Exercise brief: From the entries below, gather every line containing the string "lamp".

The data:
● ● ● ● ●
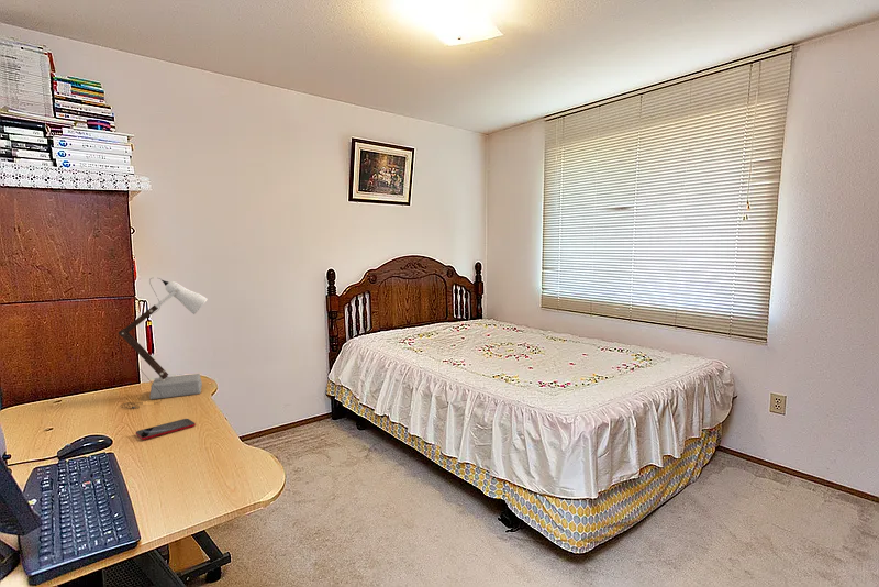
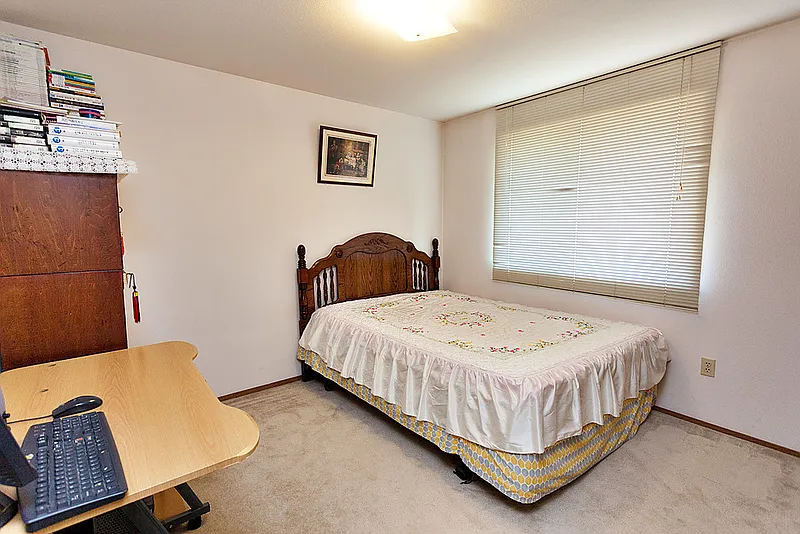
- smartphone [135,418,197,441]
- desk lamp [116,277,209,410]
● ● ● ● ●
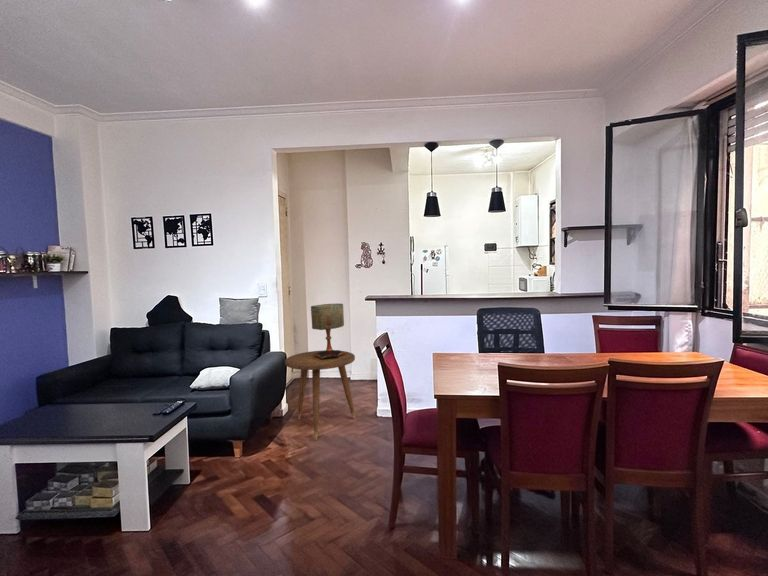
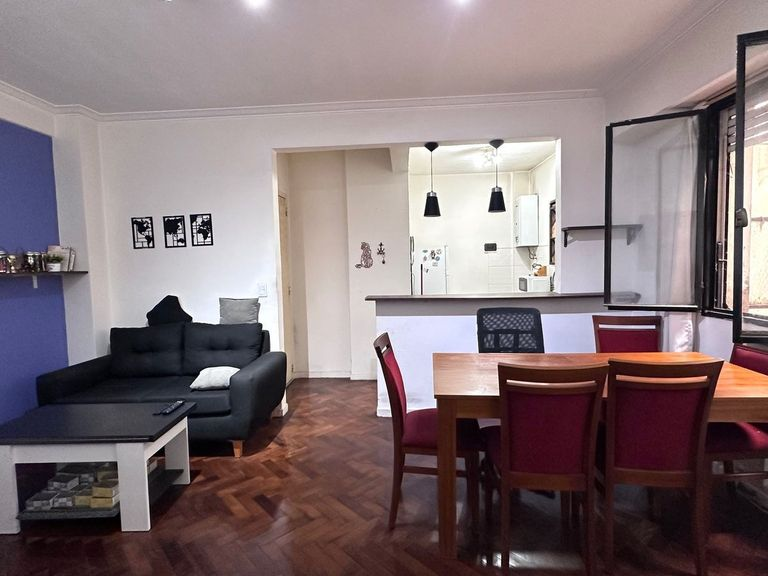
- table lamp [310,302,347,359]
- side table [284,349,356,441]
● ● ● ● ●
Answer to this problem:
- desk lamp [116,277,209,410]
- table lamp [310,302,347,359]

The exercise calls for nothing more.